Saved data entries

##############################

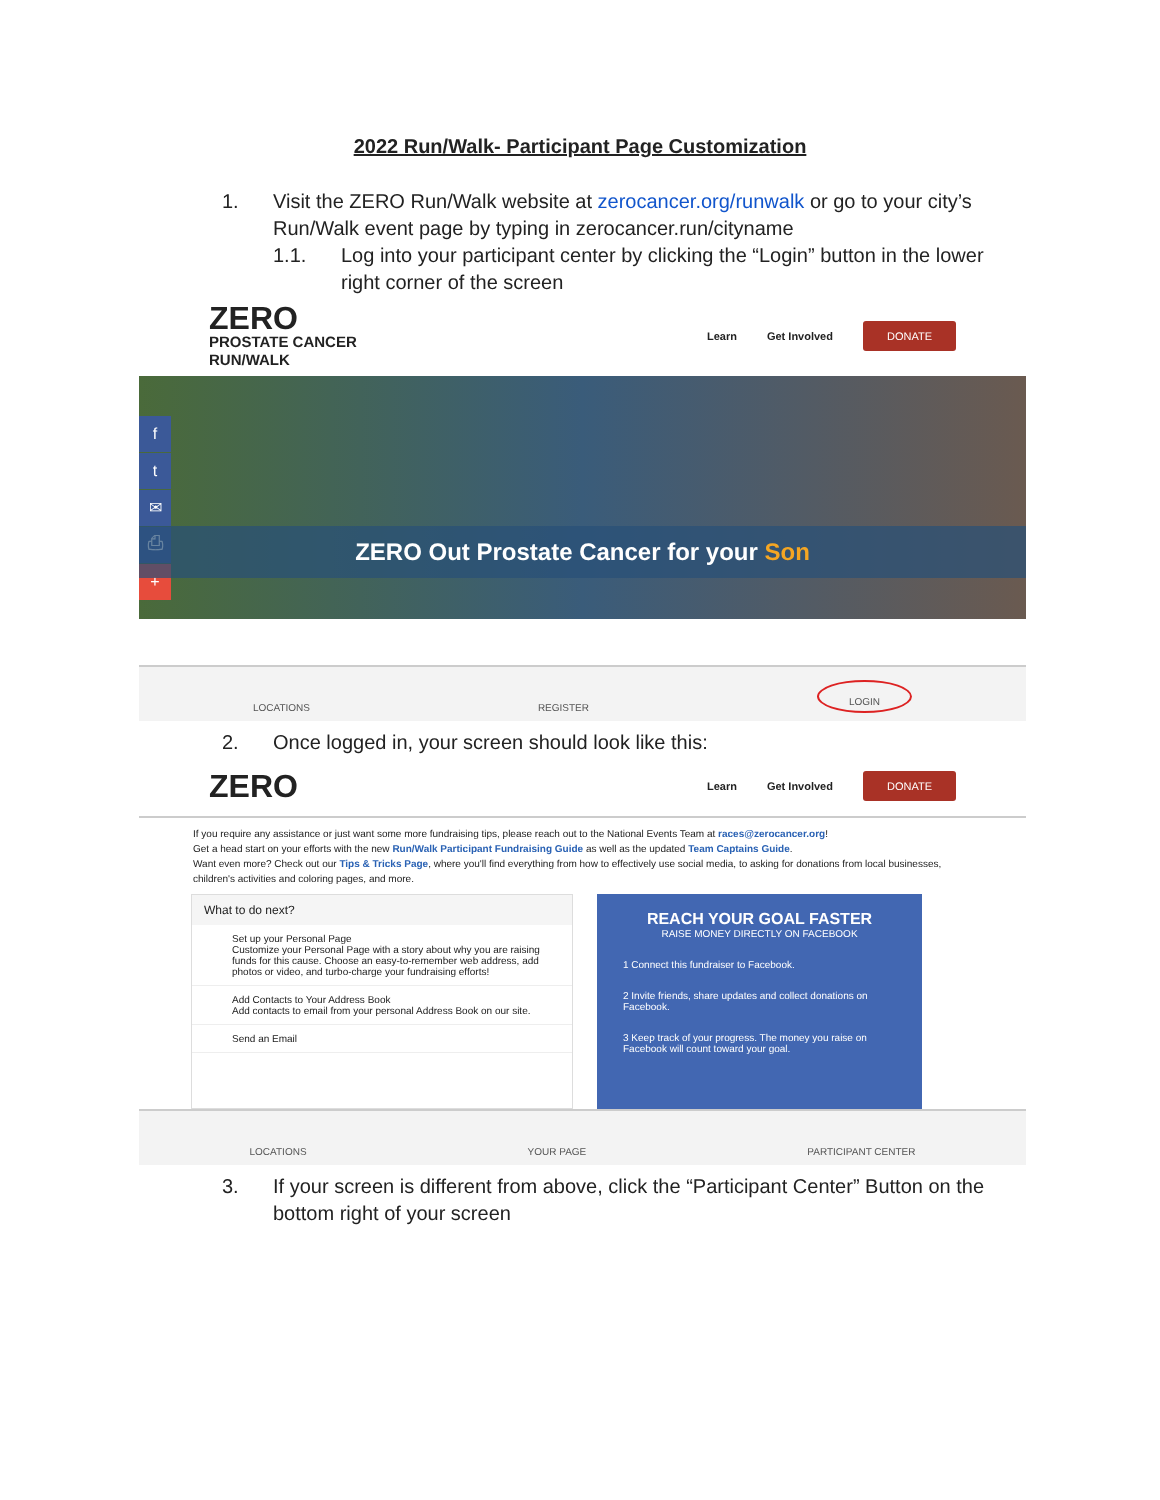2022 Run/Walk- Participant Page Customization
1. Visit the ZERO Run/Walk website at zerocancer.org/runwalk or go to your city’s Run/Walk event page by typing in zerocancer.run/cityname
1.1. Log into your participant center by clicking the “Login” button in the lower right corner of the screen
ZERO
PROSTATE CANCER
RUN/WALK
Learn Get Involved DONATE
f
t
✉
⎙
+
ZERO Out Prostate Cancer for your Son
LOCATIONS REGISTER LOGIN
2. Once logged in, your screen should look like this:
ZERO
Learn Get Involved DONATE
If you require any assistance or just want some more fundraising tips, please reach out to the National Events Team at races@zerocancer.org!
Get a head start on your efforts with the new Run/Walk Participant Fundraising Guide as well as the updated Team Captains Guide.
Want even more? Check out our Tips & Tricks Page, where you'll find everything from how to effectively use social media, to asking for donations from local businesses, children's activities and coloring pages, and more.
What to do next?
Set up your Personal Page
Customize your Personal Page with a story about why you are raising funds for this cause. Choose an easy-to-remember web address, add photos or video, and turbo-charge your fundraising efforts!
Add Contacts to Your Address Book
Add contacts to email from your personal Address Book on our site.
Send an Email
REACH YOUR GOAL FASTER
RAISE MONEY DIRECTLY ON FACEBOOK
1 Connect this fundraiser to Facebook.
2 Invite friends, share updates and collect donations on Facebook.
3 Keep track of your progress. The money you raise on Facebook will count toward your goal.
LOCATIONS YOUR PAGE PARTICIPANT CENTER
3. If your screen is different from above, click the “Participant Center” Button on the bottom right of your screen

##############################

## [GOAL OF THE EXERCISE]
Determine how many lines in the data include "zerocancer", and let the answer be that number alone.

## [TASK OUTPUT]
2